(Extracted information Opens)

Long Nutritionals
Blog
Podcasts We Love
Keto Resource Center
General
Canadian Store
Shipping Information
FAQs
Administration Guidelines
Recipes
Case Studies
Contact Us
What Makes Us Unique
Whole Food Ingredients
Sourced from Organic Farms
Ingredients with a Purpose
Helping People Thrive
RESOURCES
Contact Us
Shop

(Extracted information Closes)

**Activity**
Apply a filter for "Ingredients" to the entries and show each line that passes.

**Result for this task**
Whole Food Ingredients
Ingredients with a Purpose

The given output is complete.